FAQs

  1. What is Parsnp ?
  1. Parsnp takes both draft and finished genomes of closely related strains as input, performs conservative core genome alignment and as output returns multi-alignments (XMFA), variants (VCF), core genome phylogeny (Newick) and Gingr input format (GGR).
  1. Why should I use Parsnp?
  1. The main advantages of Parsnp over alternative approaches is robust filtration of variant (SNP) calls, multiple alignments as output and superior speed. Parsnp can align 200-300 bacterial strains in <30 minutes on a 16-core server and ~1000 in a couple of hours.
  1. Why should I *not* use Parsnp?
  1. If you are interested in pan genome/whole genome alignment, existing tools for the job that perform well include Mauve, Mugsy, among others. In addition, Parsnp is tailored for intraspecific genome analysis (outbreak analysis of a pathogen, etc). One main limitation of Parsnp is that it cannot handle subsets (core genome only) and is not as sensitive as existing methods.
  1. How can I visualize the results?
  1. Gingr (http://github.com/marbl/gingr) can open Parsnp output and provide an interactive display of multi-alignments, variants and the phylogenetic tree estimated from the core genome alignment.
  1. What % of genome X is aligned? What is the core genome alignment size?
  1. Within the log output, there are coverage values listed that individually indicate the percentage of a given genome that is included in the core genome alignment. Note, this includes the Muscle aligned-regions plus the maximal unique matches (MUMs). The core genome alignment size can then be calculated by multiplying the coverage value, for a given genome, by its length.
  1. Only a small percentage (<40%) of the reference genome covered by the alignments, huh?
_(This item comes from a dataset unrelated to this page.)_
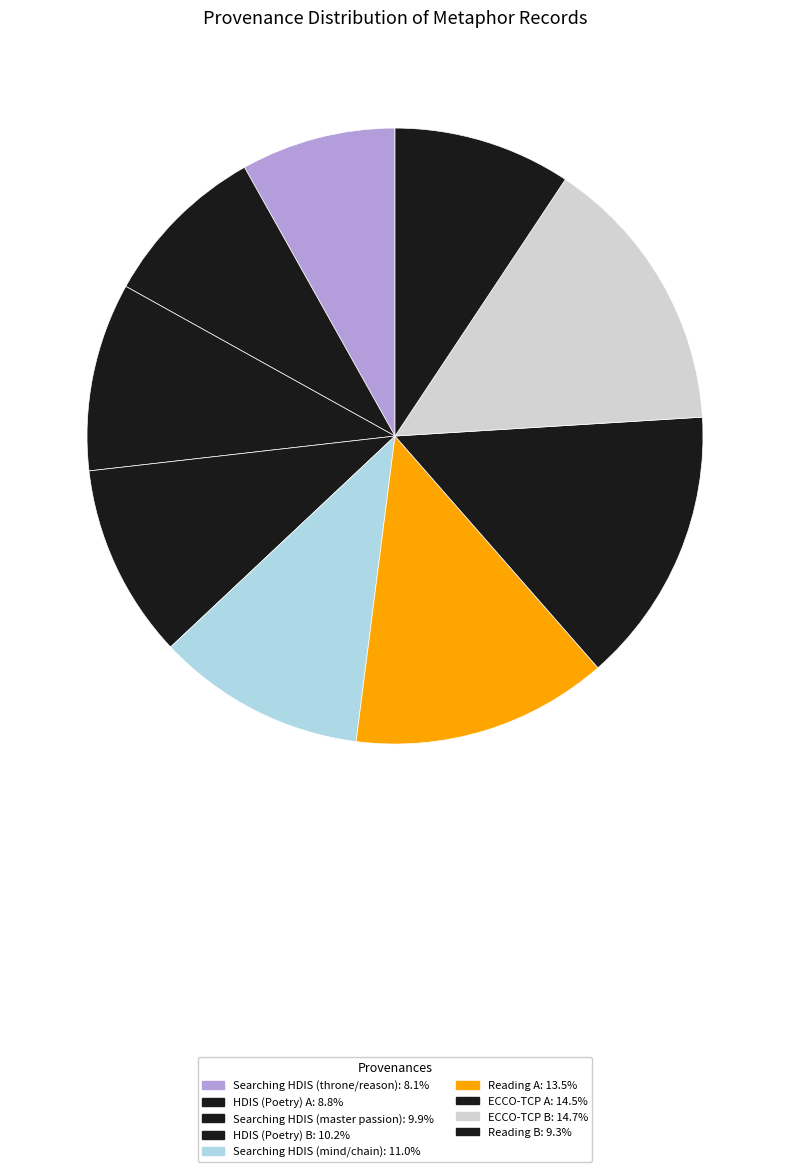

Count the number of slices in the pie.

9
  1. Parsnp is a conservative core genome alignment method that necessarily requires that all genomes are present in each aligned regions. The focus is on aligning 1000s of closely related bacterial strains quickly while maintaining sensitivity comparable to existing WGA methods. In additon, the core genome has been shown to contain as few as 30-40% of the gene content (even in very closely-related clades) due to reductive genome evolution and/or a large accessory genome (with plenty of IS/phage elements). However, for increased sensitivity w.r.t aligned regions, and alignments containing subsets, both Mugsy and Mauve are terrific tools for the job.
  1. I am not sure which reference genome to choose, help!
  1. Since the core necessarily includes all genomes, the choice of reference does not matter (with a couple important exceptions, continue reading). Feel free to use the parameter ‘-r !’ to randomly select a reference if you are feeling indecisive or if all of the genomes contained in the genome directory are of similar quality. Typically, finished/closed genomes are used a the reference strain to ensure they are high-quality and do not contain assembly artifacts or contaminant.
  1. How are the genomes selected from the input directory? Not all of the genomes I wanted included are in the tree!
  1. By default, parsnp calculates the MUMi distance between the reference and each of the genomes in the genome directory. All genomes with MUMi distance <= 0.01 are included, all others are discarded. To force all genomes present in the genome dir to be included simply include ‘-c’ as a command-line parameter.
  1. Parsnp fails to report a SNP position output by method X, why is this?
  1. The goal of parsnp is to capture all informative signals found in the core genome of the specified clade of interest. Any SNPs in regions not shared by all genomes will not reported. Additionally, any SNP found in a likely poorly aligned region would also be discarded. Finally, parsnp does not perform LCB extension and therefore may miss SNPs appearing at the end of locally conserved blocks or clusters.